» **WORK ITEM**
Answer these questions using the passage on holiday habits below.
1. What was passed around in huge stainless steel tins at the grandparents' place?
2. How many years ago did the writer first visit New Orleans?
3. Who sells the feather boas along the outer streets of the French Quarter?

Alternatively, if you grew up in said Imperial Angrezi shadow but did your best to moderately protest such faux-pucca behavior, you and your parents shied away from a holiday home and instead returned to your grandparent’s place: an ancestral, mosquito-infested location where huge stainless steel tins of paapad were passed around and your uncles all had stories about every room and every wall, stories that got progressively bawdier as summer evenings wore on till your elder brother kicked you out of the room while he stayed put in a corner, the surreptitious bastard.

However—None of this holds true any longer. Liberalized global economies, stricter leave policies and those nifty mid-week discounts from travel sites mean that Heraclitus (a chap who had an incredibly hard time at school, I suspect) is your daddy; all you can do is get in short bursts of vivid experience every time your two weeks come around (unless you’re a bureaucrat or are French in which case mille pardons, you lucky sot.)

Right now, it’s not how well you know a place, it’s how many places you’ve been to—A night in Belgrade, three days in San Diego with cousins, an afternoon in Cannes, one in Catania and if it’s Tuesday it might as well be Belgium. One is made to feel there's something almost provincial about eternally returning to a single favourite holiday spot nowadays, my friend. Provincial and limiting.

Well then, if to be counter-culture these days is to swim against this tide of short trips and frequent flyer miles, I am the veritable Abbie Hoffman of holiday-making, the Timothy Leary of trip-planning. I’ll even say it--

My name is Priyanka Joseph and I’m an addict. It’s been four years since I first visited New Orleans, and I have been skulking back every summer since.

No one understands it much, except those wasafiri who tumble from all over the globe into New Orleans and have stayed put ever since. Home-grown locals are even more big-hearted than they usually are when they realize you’re in town for more than a photo-op or “material” for your next “piece”. Mid-Westerners and kids on Spring Break anxiously look away when you shoot the Death Stare at their year-round Mardi Gras beads, their Made in China feather boas sold up and down the outer streets of the French Quarter by enterprising second-generation Bengalis and Gujaratis.

» **EXCERPTED DATA**
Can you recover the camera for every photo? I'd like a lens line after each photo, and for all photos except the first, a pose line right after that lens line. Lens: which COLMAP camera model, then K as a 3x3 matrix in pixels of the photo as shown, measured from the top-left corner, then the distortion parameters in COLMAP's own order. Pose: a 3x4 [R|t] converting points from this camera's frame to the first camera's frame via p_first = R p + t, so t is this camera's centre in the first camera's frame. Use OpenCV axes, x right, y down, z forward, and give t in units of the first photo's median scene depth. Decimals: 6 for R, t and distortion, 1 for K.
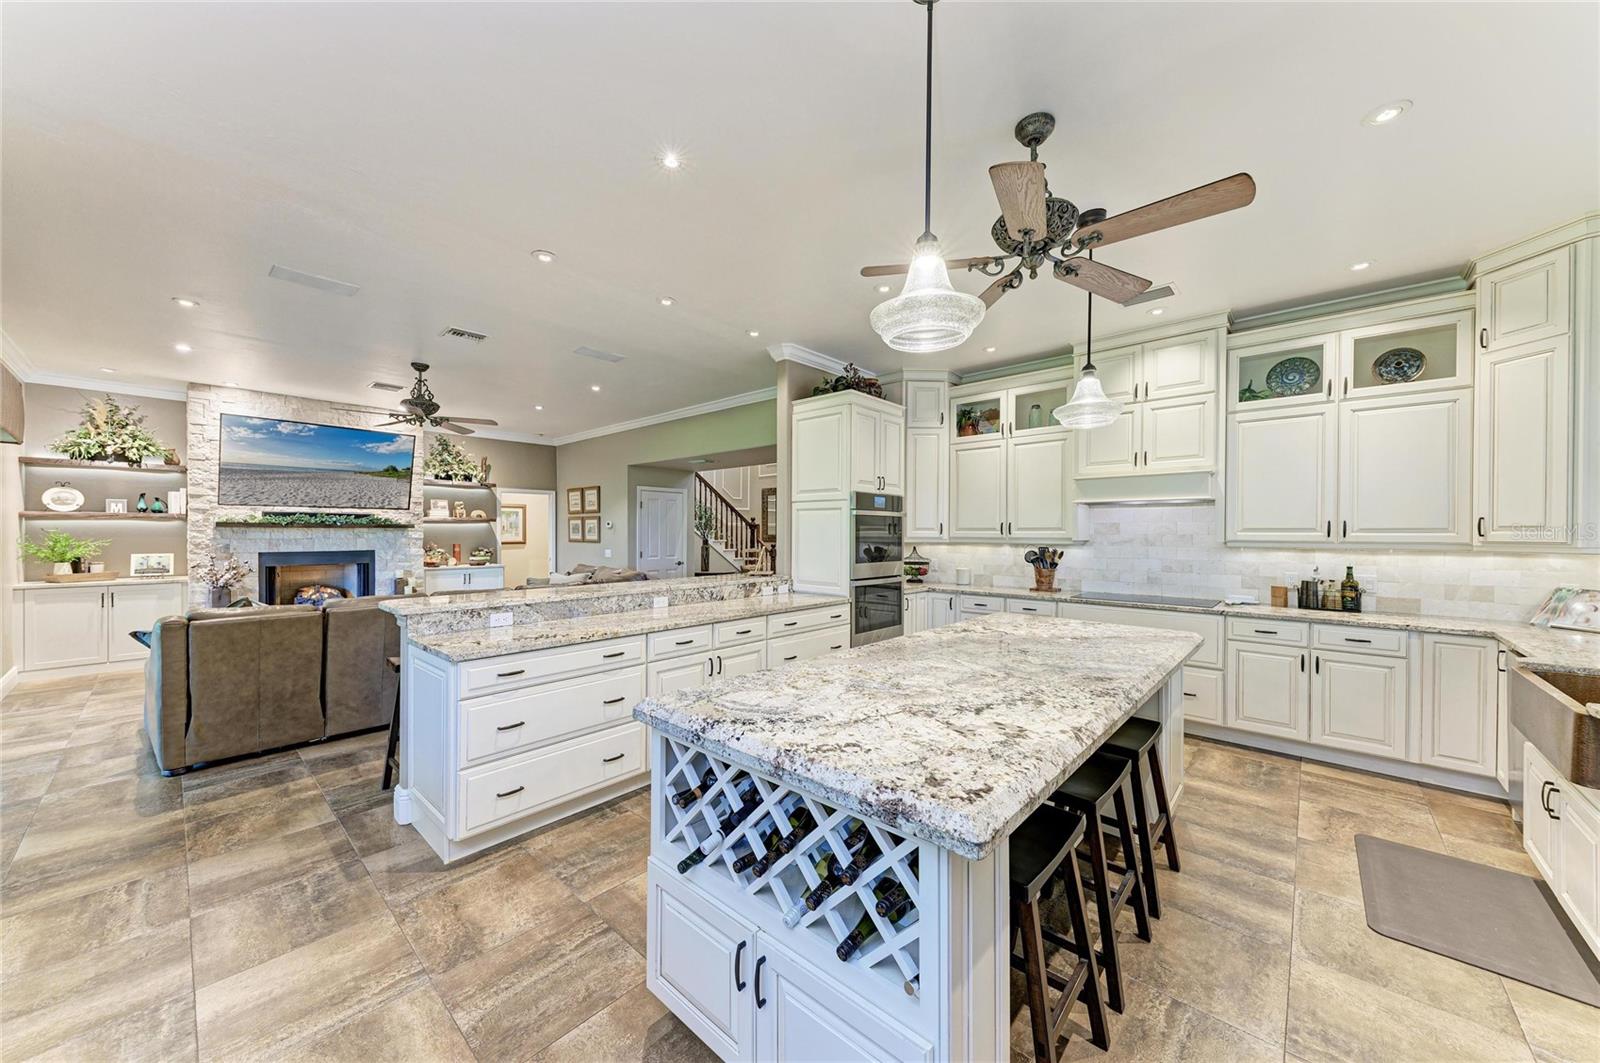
lens RADIAL K [[573.3, 0, 800.9], [0, 573.3, 532.5], [0, 0, 1]] dist [0.002930, -0.000625]
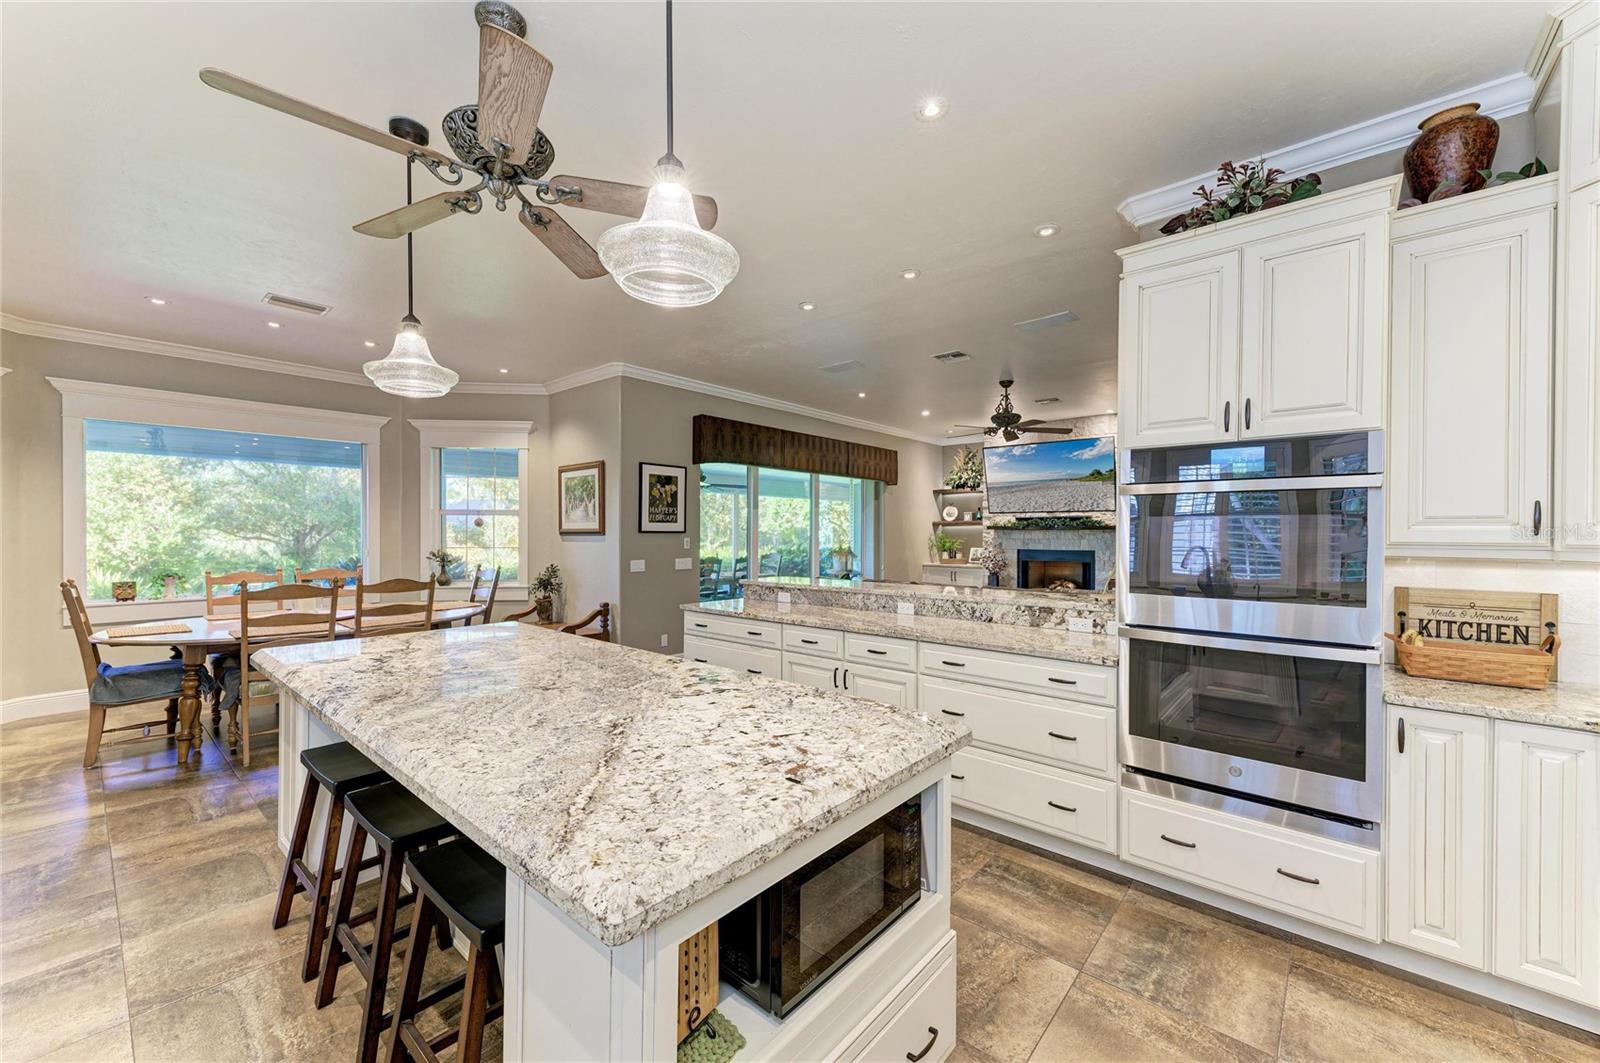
lens RADIAL K [[615.4, 0, 802.1], [0, 615.4, 543.3], [0, 0, 1]] dist [-0.001213, 0.000017]
pose [[0.018651, 0.014390, -0.999722, 0.515030], [-0.001513, 0.999896, 0.014365, 0.002930], [0.999825, 0.001244, 0.018670, 0.574512]]
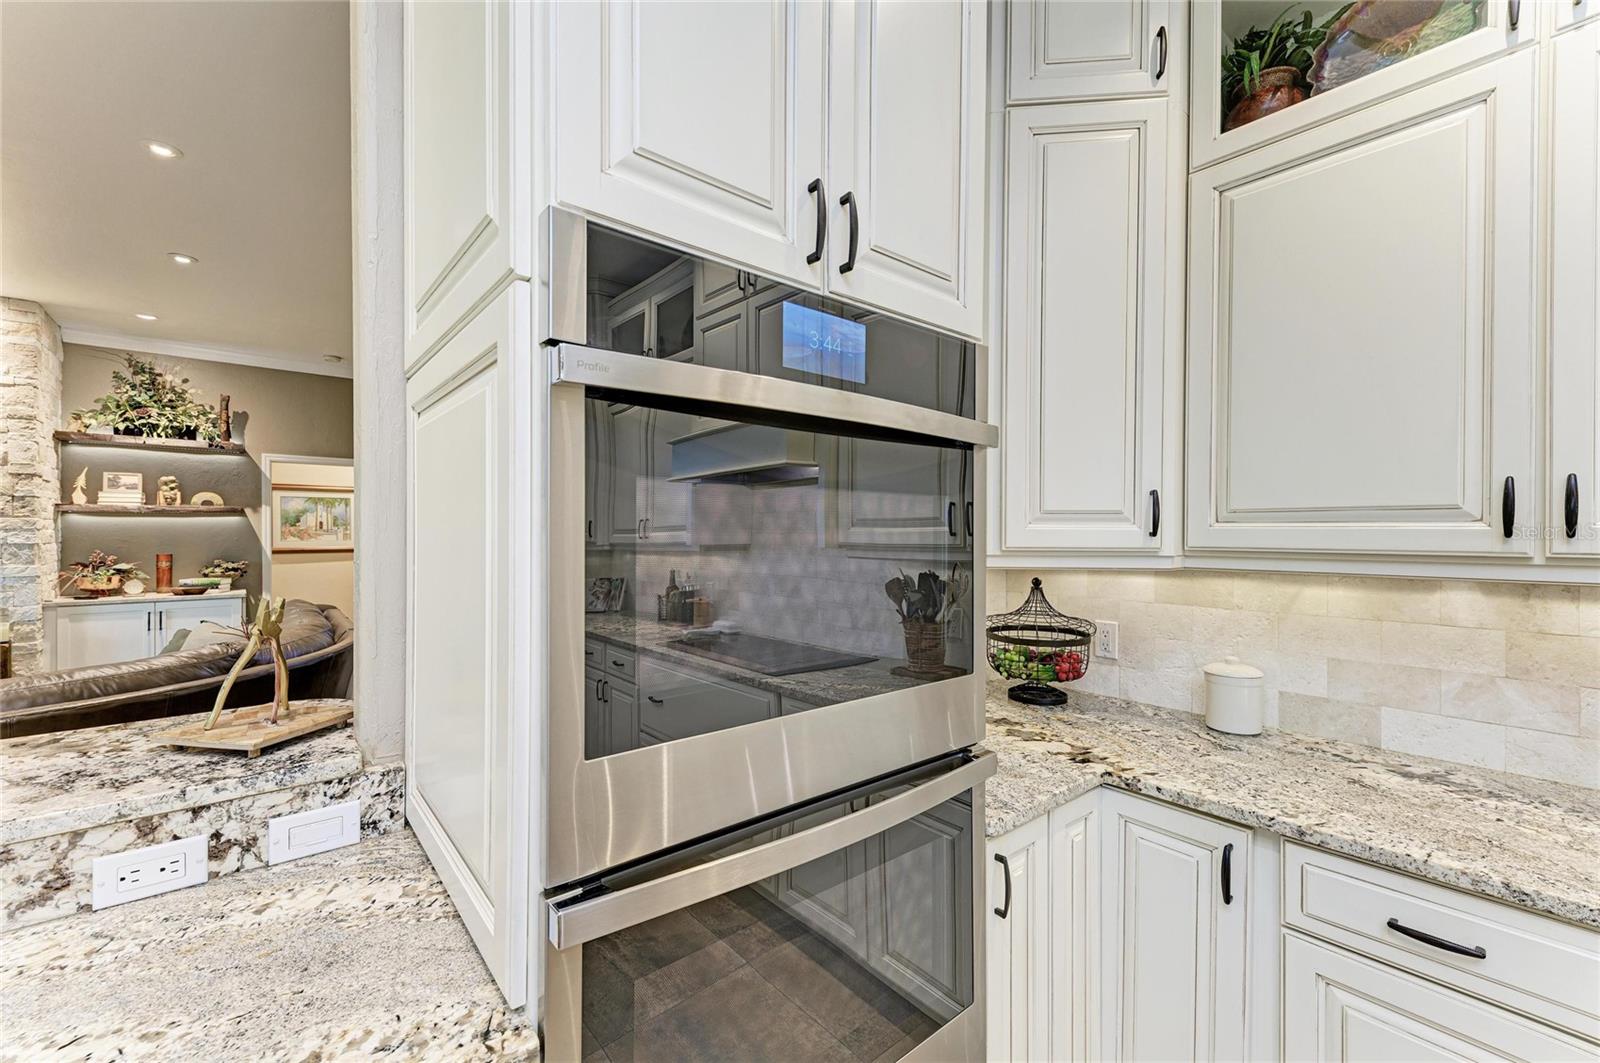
lens RADIAL K [[663.3, 0, 801.0], [0, 663.3, 532.0], [0, 0, 1]] dist [0.001777, -0.000034]
pose [[0.990164, -0.001656, -0.139903, 0.136595], [0.001375, 0.999997, -0.002109, 0.001763], [0.139906, 0.001896, 0.990163, 0.700154]]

» **EXERCISE RESULT**
1. Paapad.
2. Four years.
3. Enterprising second-generation Bengalis and Gujaratis.